Task:
Give every line of the entries below as a JSON list of strings, one string per line, with blank lines omitted. Leave the pictures out.
## START The data
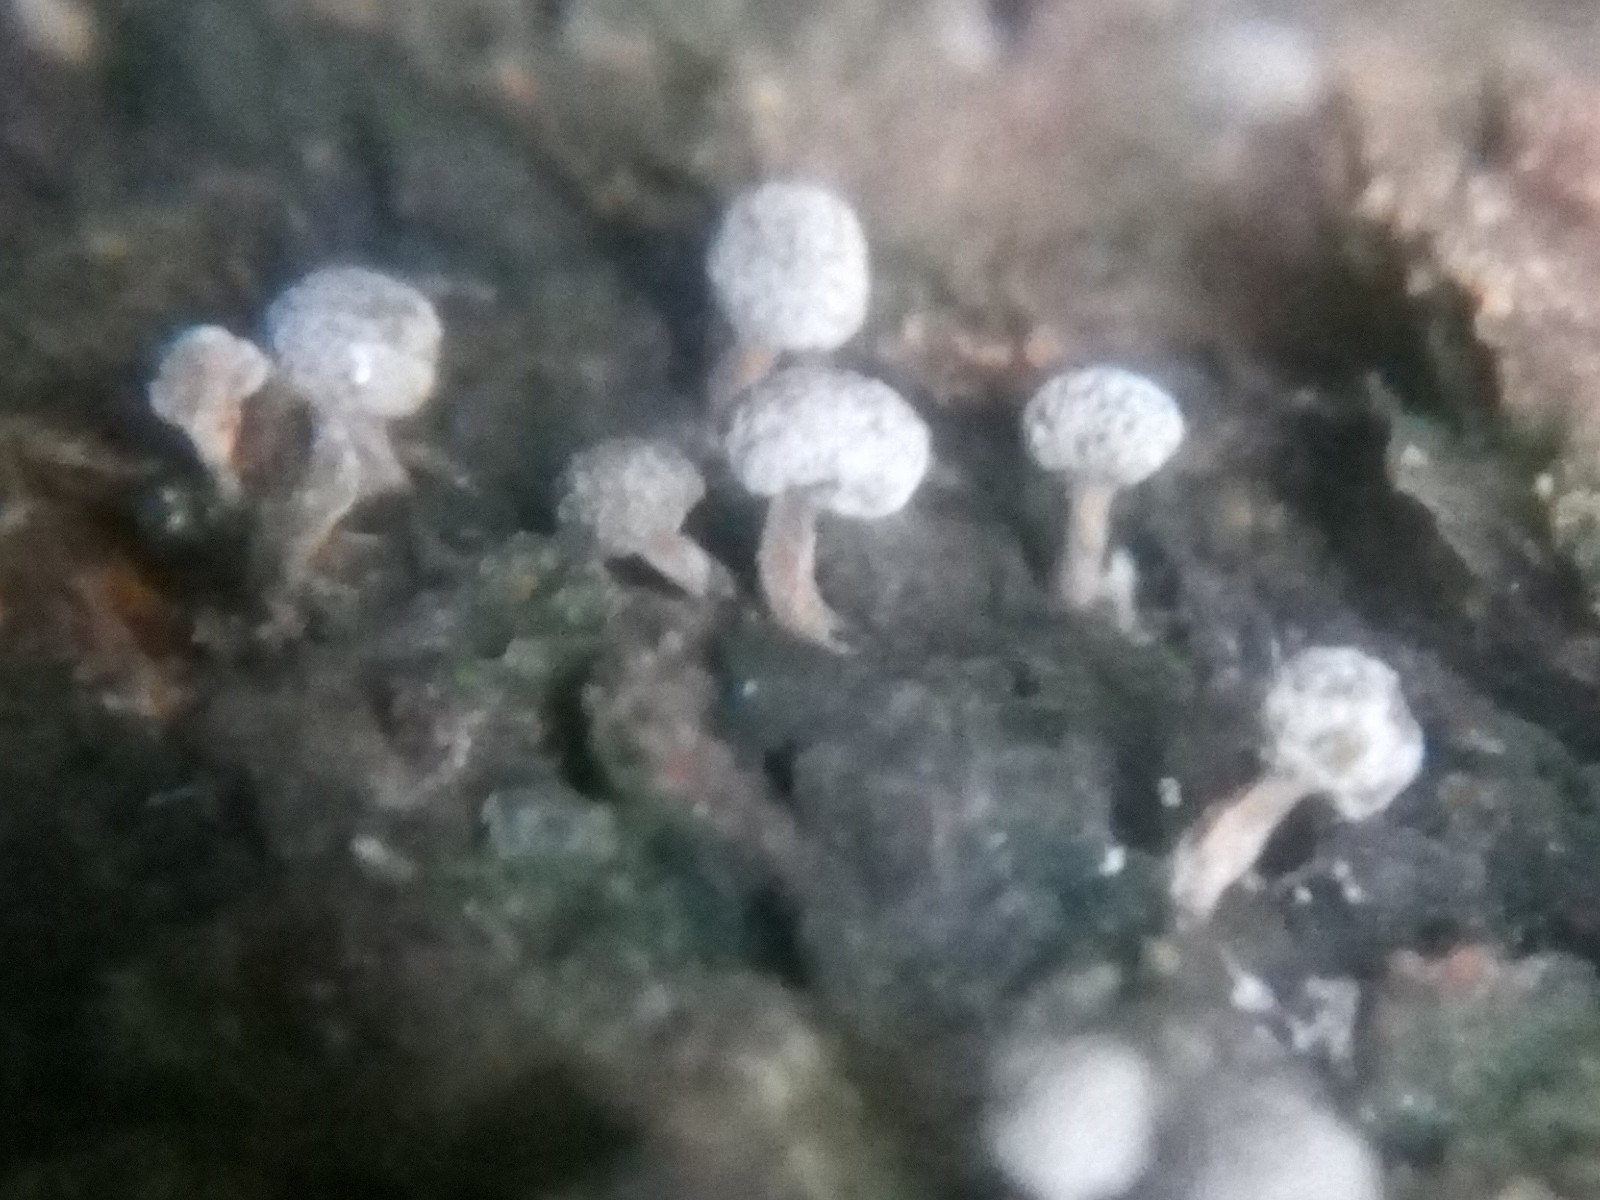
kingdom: Fungi
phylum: Basidiomycota
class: Atractiellomycetes
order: Atractiellales
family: Phleogenaceae
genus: Phleogena
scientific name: Phleogena faginea
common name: pudderkølle
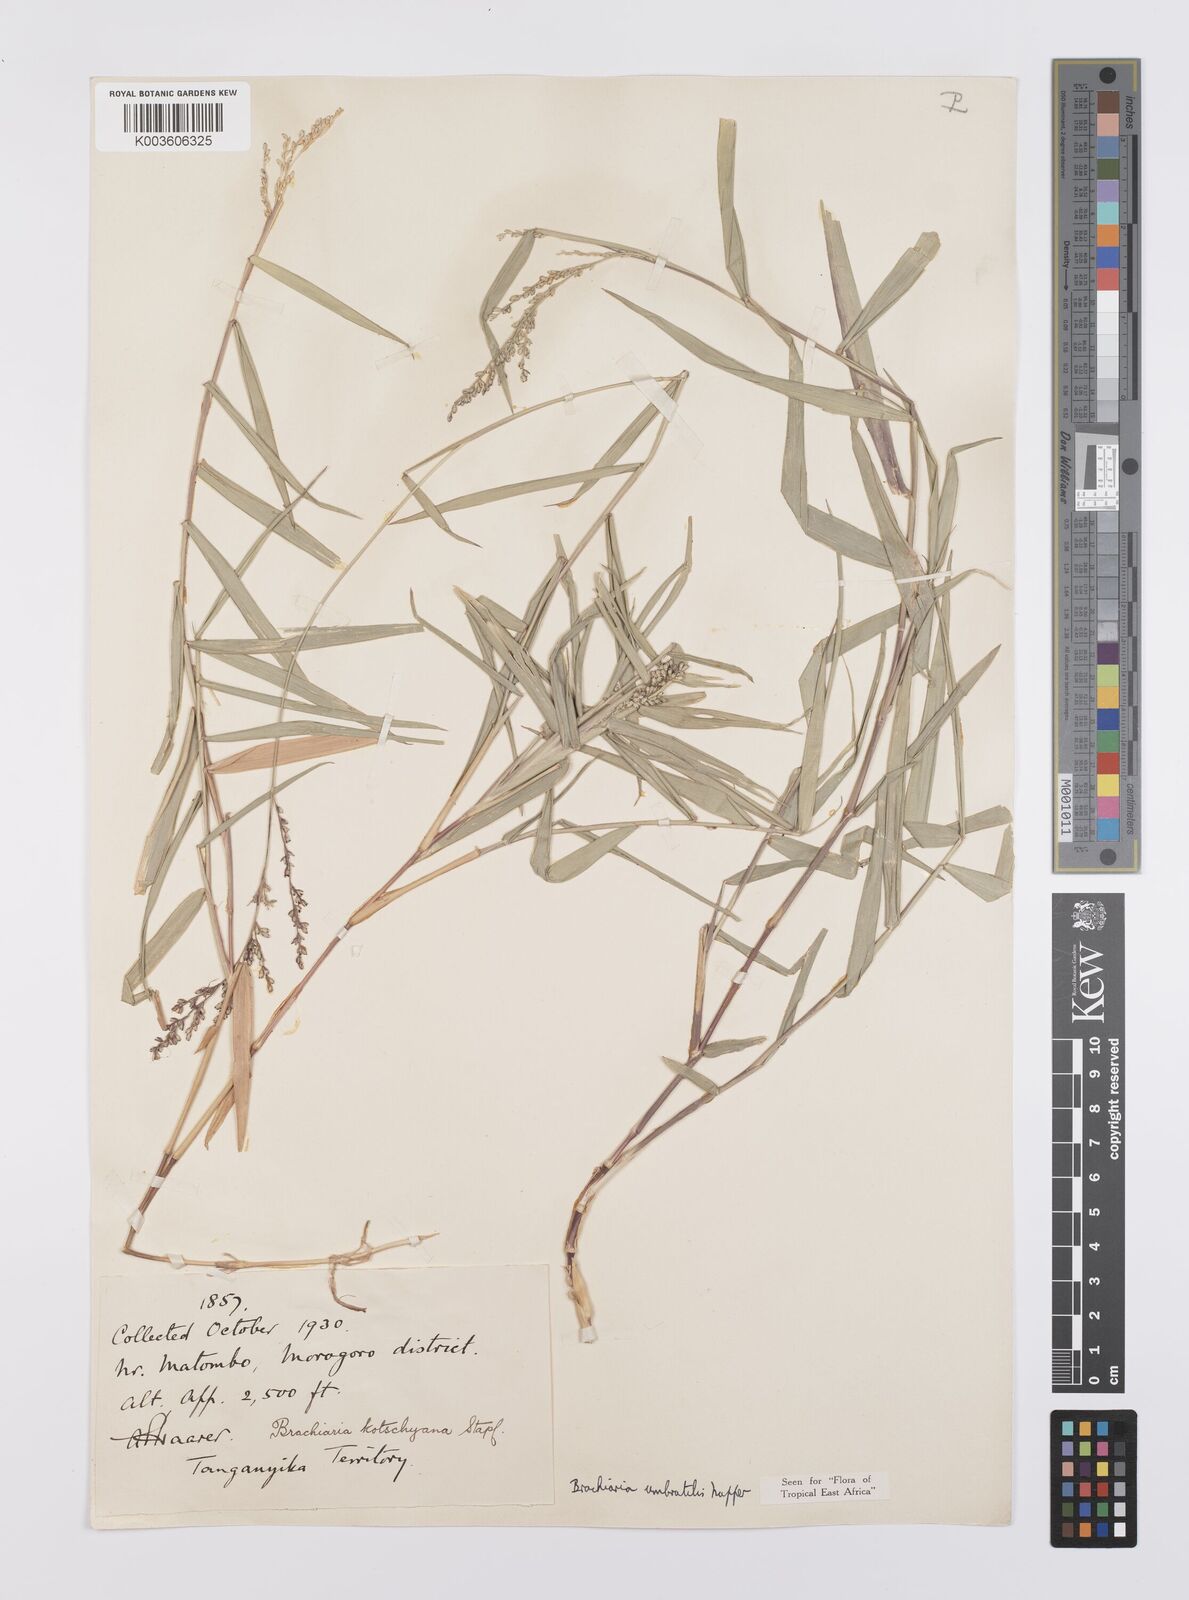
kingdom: Plantae
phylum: Tracheophyta
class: Liliopsida
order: Poales
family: Poaceae
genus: Urochloa
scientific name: Urochloa Brachiaria umbratilis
## END The data
Response to the exercise:
[
  "kingdom: Fungi",
  "phylum: Basidiomycota",
  "class: Atractiellomycetes",
  "order: Atractiellales",
  "family: Phleogenaceae",
  "genus: Phleogena",
  "scientific name: Phleogena faginea",
  "common name: pudderkølle",
  "kingdom: Plantae",
  "phylum: Tracheophyta",
  "class: Liliopsida",
  "order: Poales",
  "family: Poaceae",
  "genus: Urochloa",
  "scientific name: Urochloa Brachiaria umbratilis"
]